INSTRUCTIONS TO FOLLOW → Put this sentence from the React custom hooks tutorial below into Spanish: "State isolation is the key property that makes hooks composable."

PASSAGE PROVIDED →
________________________

Building Custom Hooks in React: Patterns and Gotchas

Introduction

When you find yourself copying and pasting the same useState and useEffect logic between components, that’s a signal to extract it into a custom hook. Building custom hooks lets you package stateful logic into a reusable function that any component can call. This tutorial walks through how to design, write, and test them.

Custom hooks are the primary mechanism for sharing stateful logic in modern React. Unlike older patterns like higher-order components and render props, hooks let you compose behavior without adding wrapper elements to your component tree. A well-designed custom hook reads like a regular function that calls built-in hooks, returning values and callbacks that the component can use directly. Once you understand the pattern, you will reach for it whenever you notice the same hook calls repeating across files.

What is a custom hook?

A custom hook is any JavaScript function whose name starts with use that calls at least one React hook. That’s the whole definition. React has no special API for detecting them — the use prefix is a convention that linters and developers use to identify hooks.

The key insight is that hooks give you a way to attach behavior to React’s rendering lifecycle without using class components, render props, or higher-order components. When you extract logic into a hook, you get the same isolation benefits as a component: each call to a hook gets its own state, but without the rendering overhead.

function useWarmth() {
  const [temperature, setTemperature] = useState(20);
  return { temperature, heat: () => setTemperature(t => t + 1) };
}

State isolation is the key property that makes hooks composable. When two components call useWarmth(), each gets its own temperature and setTemperature. React tracks state by the order of hook calls within a component, not by any global key or name. This is why you can reuse the same hook in many components without any coordination between them.

// Each component that calls useWarmth has its own temperature
function Kitchen() {
  const { temperature, heat } = useWarmth();
  return <button onClick={heat}>Kitchen: {temperature}°C</button>;
}

function Bedroom() {
  const { temperature, heat } = useWarmth();
  return <button onClick={heat}>Bedroom: {temperature}°C</button>;
}

Clicking the kitchen button heats only the kitchen. Clicking the bedroom button heats only the bedroom. The state is isolated per hook call, not shared globally.

The rules of hooks

Custom hooks must follow the same two rules as built-in hooks.

Only call hooks at the top level. Don’t call them inside loops, conditions, or nested functions. React relies on the call order of hooks being identical across renders. If you call a hook conditionally (for example, inside an if block that sometimes runs), then on a render where that condition is false, React’s internal list of state slots gets out of sync with the actual hooks being called.

// ❌ Wrong — hook inside a conditional
function Component({ showCounter }) {
  if (showCounter) {
    const [count, setCount] = useState(0); // breaks hook ordering
  }
  // ...
}

The problem is that when showCounter is false, useState never runs on that render. React’s internal hook index then points to the wrong state slot for every hook that follows. The fix is to call hooks unconditionally at the top and handle the conditional rendering afterward.

// ✅ Correct — always at top level
function Component({ showCounter }) {
  const [count, setCount] = useState(0);
  if (!showCounter) return null;
  // ...
}

Only call hooks from React functions. A hook must be called from a function component or another custom hook. Calling useState from a plain utility function, an event handler, or a class component throws an error.

The ESLint plugin eslint-plugin-react-hooks enforces both rules automatically. Install it and treat warnings as errors.

________________________

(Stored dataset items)

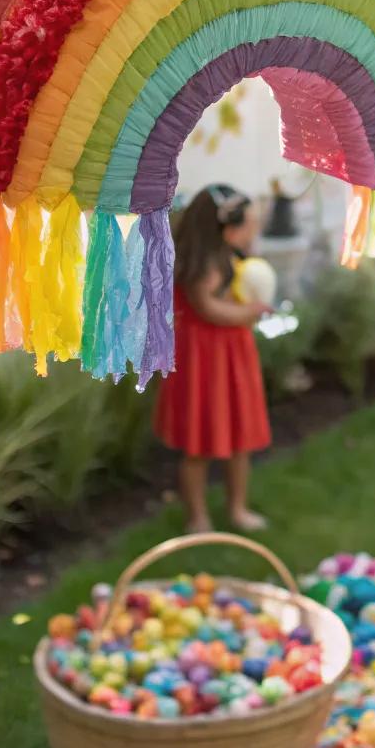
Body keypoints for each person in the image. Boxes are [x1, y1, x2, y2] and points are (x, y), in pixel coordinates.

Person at [155, 184, 271, 534]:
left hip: (230, 355)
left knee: (239, 437)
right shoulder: (203, 263)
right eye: (247, 225)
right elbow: (208, 308)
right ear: (222, 228)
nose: (253, 231)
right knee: (198, 442)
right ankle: (198, 517)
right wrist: (249, 312)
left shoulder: (228, 255)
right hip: (204, 360)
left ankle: (238, 509)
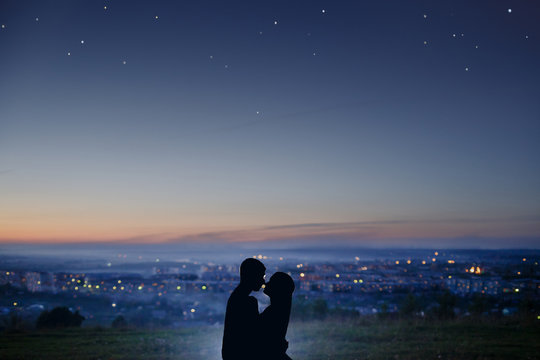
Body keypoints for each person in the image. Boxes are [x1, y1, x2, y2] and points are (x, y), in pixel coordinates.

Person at [222, 258, 266, 360]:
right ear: (252, 276)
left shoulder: (236, 297)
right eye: (262, 276)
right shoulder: (248, 302)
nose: (263, 281)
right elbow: (255, 334)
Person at [260, 272, 295, 360]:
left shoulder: (271, 312)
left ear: (278, 289)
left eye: (271, 282)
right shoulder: (279, 310)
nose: (266, 284)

________________________

RESPONSE BELOW → El aislamiento del estado es la propiedad clave que hace que los hooks sean componibles.